Created 11-14-2016 09:47 PM
Each Node in a NiFi cluster runs its own copy of the dataflow and works on its own set of FlowFiles. Node A for example is unaware of the existence of Node B.
NiFi does persist all FlowFiles (attributes and content) in to local repositories on each node in the cluster. That is why is is important to make these repo fault tolerant (For example using RAID 10 Disk for your repos).
Should a node go down, as long as you have access to those repos and copy of the flow.xml.gz, you can recover your dataflow where it left off, even if that means spinning up a new NiFi and pointing it at those existing repos.
NiFi comes with no automated built in process for this.
While Nodes at this current time are not aware of other nodes or the data the currently have queued, This is a roadmap item for a future version of NiFi. At this time the HA Data plane stuff has not been committed to any particular release to the best of my knowledge.
Thanks,
Matt
Created 11-14-2016 09:32 PM
Hi Ambud,
This section in the Storm documentation provides an excellent explanation on how acking and fault tolerance work together to guarantee at least once processing:
http://storm.apache.org/releases/1.0.2/Guaranteeing-message-processing.html
Created 11-14-2016 09:37 PM
Sorry, misread your question as Storm fault tolerance, not NiFi.
Created 11-14-2016 09:34 PM
@Ryan Templeton thanks for your answer Ryan; the question is how it works in Nifi not Storm.
Created 11-14-2016 09:47 PM
Each Node in a NiFi cluster runs its own copy of the dataflow and works on its own set of FlowFiles. Node A for example is unaware of the existence of Node B.
NiFi does persist all FlowFiles (attributes and content) in to local repositories on each node in the cluster. That is why is is important to make these repo fault tolerant (For example using RAID 10 Disk for your repos).

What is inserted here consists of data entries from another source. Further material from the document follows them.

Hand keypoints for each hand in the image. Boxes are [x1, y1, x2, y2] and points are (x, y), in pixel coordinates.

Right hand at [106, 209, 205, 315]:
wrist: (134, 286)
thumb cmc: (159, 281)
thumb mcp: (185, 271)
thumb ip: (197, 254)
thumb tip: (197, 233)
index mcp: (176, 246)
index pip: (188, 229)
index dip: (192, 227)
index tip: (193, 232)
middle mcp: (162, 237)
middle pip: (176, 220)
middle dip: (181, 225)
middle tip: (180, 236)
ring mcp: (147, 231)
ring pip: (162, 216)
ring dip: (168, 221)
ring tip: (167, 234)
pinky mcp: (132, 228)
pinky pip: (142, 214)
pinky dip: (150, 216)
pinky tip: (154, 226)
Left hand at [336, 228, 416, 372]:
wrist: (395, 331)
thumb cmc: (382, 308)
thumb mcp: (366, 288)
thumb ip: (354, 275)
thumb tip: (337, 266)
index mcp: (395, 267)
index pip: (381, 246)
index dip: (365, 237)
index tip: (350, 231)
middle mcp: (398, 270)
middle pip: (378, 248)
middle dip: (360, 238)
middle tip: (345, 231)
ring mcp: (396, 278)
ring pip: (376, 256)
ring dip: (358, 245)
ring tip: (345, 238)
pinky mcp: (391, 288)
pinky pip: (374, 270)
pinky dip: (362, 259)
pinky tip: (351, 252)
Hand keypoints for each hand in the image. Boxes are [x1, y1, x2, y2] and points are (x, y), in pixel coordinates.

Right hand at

Should a node go down, as long as you have access to those repos and copy of the flow.xml.gz, you can recover your dataflow where it left off, even if that means spinning up a new NiFi and pointing it at those existing repos.

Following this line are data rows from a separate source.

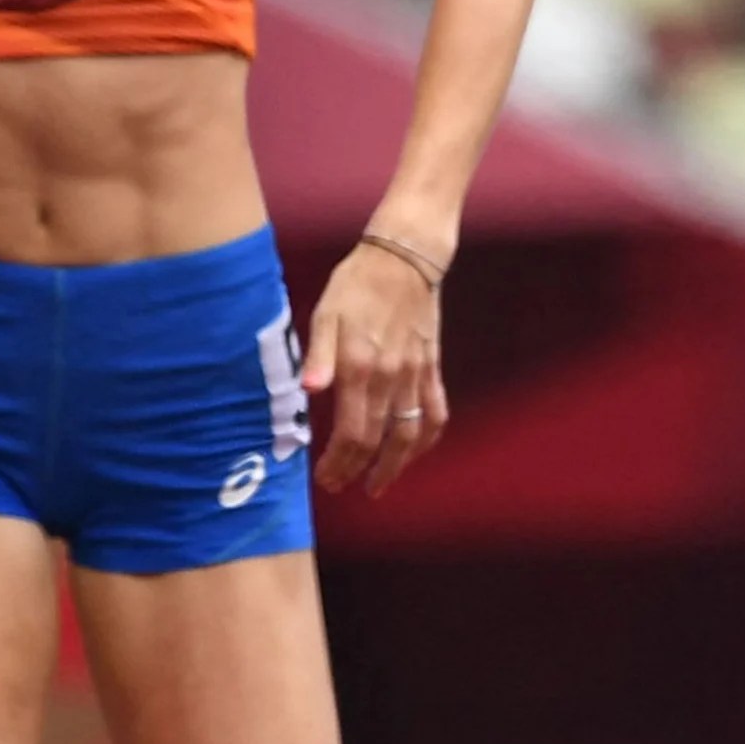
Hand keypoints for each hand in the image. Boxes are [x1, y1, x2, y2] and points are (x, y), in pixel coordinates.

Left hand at [302, 236, 448, 494]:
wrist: (405, 258)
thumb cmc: (357, 284)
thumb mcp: (326, 313)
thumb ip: (319, 355)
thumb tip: (308, 390)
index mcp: (359, 367)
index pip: (351, 432)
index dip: (339, 463)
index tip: (325, 479)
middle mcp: (390, 378)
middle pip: (378, 440)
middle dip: (358, 470)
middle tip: (342, 486)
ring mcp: (416, 375)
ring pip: (411, 435)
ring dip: (395, 466)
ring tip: (379, 484)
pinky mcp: (432, 368)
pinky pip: (436, 413)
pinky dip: (426, 439)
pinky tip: (414, 451)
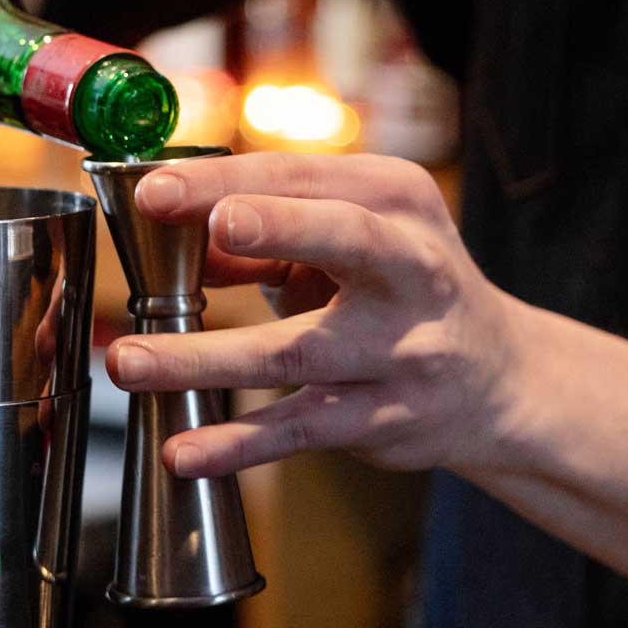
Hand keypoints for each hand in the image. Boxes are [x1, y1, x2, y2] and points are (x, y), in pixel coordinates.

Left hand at [103, 154, 535, 479]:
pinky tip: (184, 451)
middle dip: (275, 227)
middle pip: (342, 238)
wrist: (498, 377)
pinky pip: (300, 429)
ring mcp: (403, 349)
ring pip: (298, 351)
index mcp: (394, 199)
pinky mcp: (385, 419)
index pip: (301, 176)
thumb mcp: (351, 235)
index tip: (153, 190)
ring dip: (206, 357)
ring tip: (128, 361)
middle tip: (209, 225)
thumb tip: (166, 234)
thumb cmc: (399, 287)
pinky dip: (237, 444)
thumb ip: (264, 233)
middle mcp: (410, 268)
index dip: (223, 180)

NiFi comes with no automated built in process for this.
While Nodes at this current time are not aware of other nodes or the data the currently have queued, This is a roadmap item for a future version of NiFi. At this time the HA Data plane stuff has not been committed to any particular release to the best of my knowledge.
Thanks,
Matt
Created 11-14-2016 09:55 PM
So the repo needs to be a shared (like NFS) storage between Nifi nodes?
Created 11-14-2016 09:49 PM
Flow files content is written in the content repository. When a node goes down, NiFi cluster manager will route the data to another node. However, NiFi does not replicate data like Kafka. The queued data for the failed node will still be queued for failed node. Only that data must be manually sent over to the live node in the cluster or just bring the failed node up. Any new data, will automatically be routed to other nodes in the cluster by NiFi Cluster Manager (NCM).
http://alvincjin.blogspot.com/2016/08/fault-tolerant-in-apache-nifi-07-cluster.html
Created 11-14-2016 09:54 PM
Only the NiFi 0.x or HDF 1.x versions of NiFi use a NCM. NiFI 1.x or HDF 2.x versions have moved to zero master clustering and do not have an NCM anymore (HA control plane).
The routing of data you are referring to is specific to data being sent to your NiFi cluster via Site-to-Site (S2S). S2S does make sure that data continues to route to only the available destination nodes.
Matt